Higher education must be a better steward of democracy, scholar argues
William G. Tierney says higher education is having an identity crisis
By Ross Brenneman
After a long and decorated career as a professor of higher education, William G. Tierney knows who he is, or at least who he wants to be.
He’s not sure universities can say the same about themselves.
In academic terms, Tierney is a USC University Professor, the Wilbur-Kieffer Professor of Higher Education at USC Rossier and co-director of the Pullias Center for Higher Education.
Tierney announced his plans to retire this December, and as one of his final projects at USC, has been examining how higher education can support democracy and how, more recently, it hasn’t, an outcome of an identity crisis that has reduced higher education as a force for democratic good.
Speaking at USC Rossier’s annual Pullias Lecture this week, Tierney made the resulting problem plain: “We are in the midst of a democratic recession.”
In 2016, Tierney accepted a Fulbright Fellowship in India.

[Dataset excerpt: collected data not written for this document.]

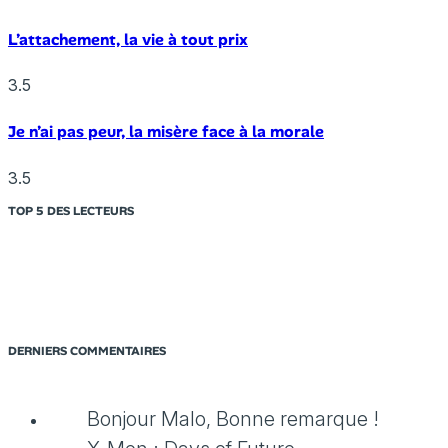
L’attachement, la vie à tout prix
3.5
Je n’ai pas peur, la misère face à la morale
3.5
TOP 5 DES LECTEURS
DERNIERS COMMENTAIRES
Bonjour Malo, Bonne remarque !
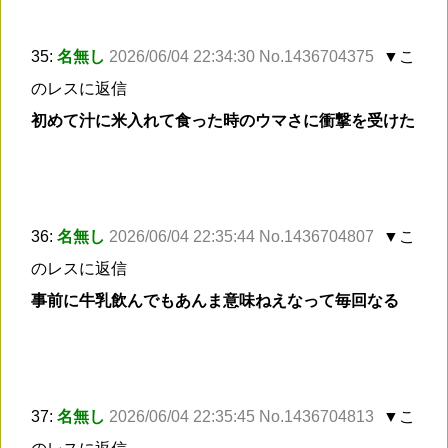
35:
名無し
2026/06/04 22:34:30 No.1436704375
▼こ
のレスに返信
初めて汁に米入れて食った時のウマさに衝撃を受けた
36:
名無し
2026/06/04 22:35:44 No.1436704807
▼こ
のレスに返信
事前に牛乳飲んでもあんま意味ねえなって毎回なる
37:
名無し
2026/06/04 22:35:45 No.1436704813
▼こ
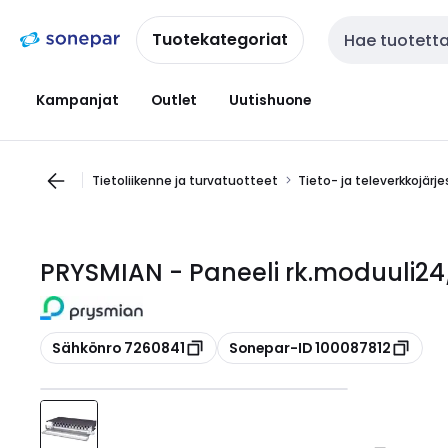
Siirry
Siirry
navigointiin
sisältöön
Tuotekategoriat
Haku
Kampanjat
Outlet
Uutishuone
Tietoliikenne ja turvatuotteet
Tieto- ja televerkkojärj
PRYSMIAN - Paneeli rk.moduuli2
Kopioi
Kopioi
Sähkönro 7260841
Sonepar-ID 100087812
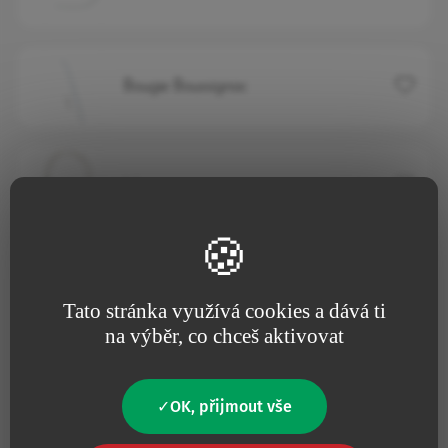
Přidat 
Bougie Boussignac
Přidat 
Meconium aspirator
Přidat 
Mucus extractor
Tato stránka využívá cookies a dává ti
na výběr, co chceš aktivovat
Přidat 
Mucus extractor with screw cap
OK, přijmout vše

He returned home to a country that had elected a populist as president.
“The election of Donald Trump,” Tierney said, “forced me to think not only what my reaction should be, but what about the university?”
Tierney posited that universities have allowed themselves to be swept up by the effects of a global economy that prioritize efficiency and production, turning higher education from a public good into a commodity.
“The importance of faculty involvement in governance of an institution is a waste of time when compared to the colleague who generates external grants,” Tierney said. “Part-time faculty are cheaper than full-time—why not outsource all work that can be done more cheaply?”
Those tendencies, Tierney said, combined with “a false neutrality of disinterestedness,” have prevented universities from being the vanguards of democracy that they have historically been, pointing to the role of higher education in being a vital part of India’s post-British independence or helping establish social mores in the United States.
Since 2000, more than two-dozen countries have seen their democracies diminished or dismantled, Tierney said, and not necessarily by military coups, but by an erosion of institutional checks like higher education.
“[Our] distance and disinterestedness—in my mind—is no longer sufficient in a world where we are facing a democratic recession.”
Tierney argued that as universities have lost their identities, they have in turn lost claim to establishing what is true (“people make their own facts”); become seen as a vehicle for careers rather than institutions for public good; and experienced a loss of autonomy.
“Intellectuals in our nation’s universities should represent the conscience of society,” he said. “We shape the conditions in which future generations learn about themselves and their relations to the outside world.”
If the ideal is a university and faculty that use their voices for good, Tierney is an expert.
“The most important thing Bill has given this university is his critique,” said Provost Michael Quick. “To call bullshit when he sees it, to demand more of all of us. His critiques have always come from a place of love, for USC and for higher education in general. It’s about living up to our great and highest ideals, and Bill has always held us to those high standards.”
Indeed, as the University of Southern California has faced a series of issues in the past year, Tierney has shown the willingness to be publicly outspoken. As he prepares to leave USC and turn his investigation of higher education and democracy into a book, he has encouraged others to not show the same disinterestedness that he sees diminishing democracy.
“I hope that you use your voice, that you don’t stifle it,” he said. “Speak your mind.”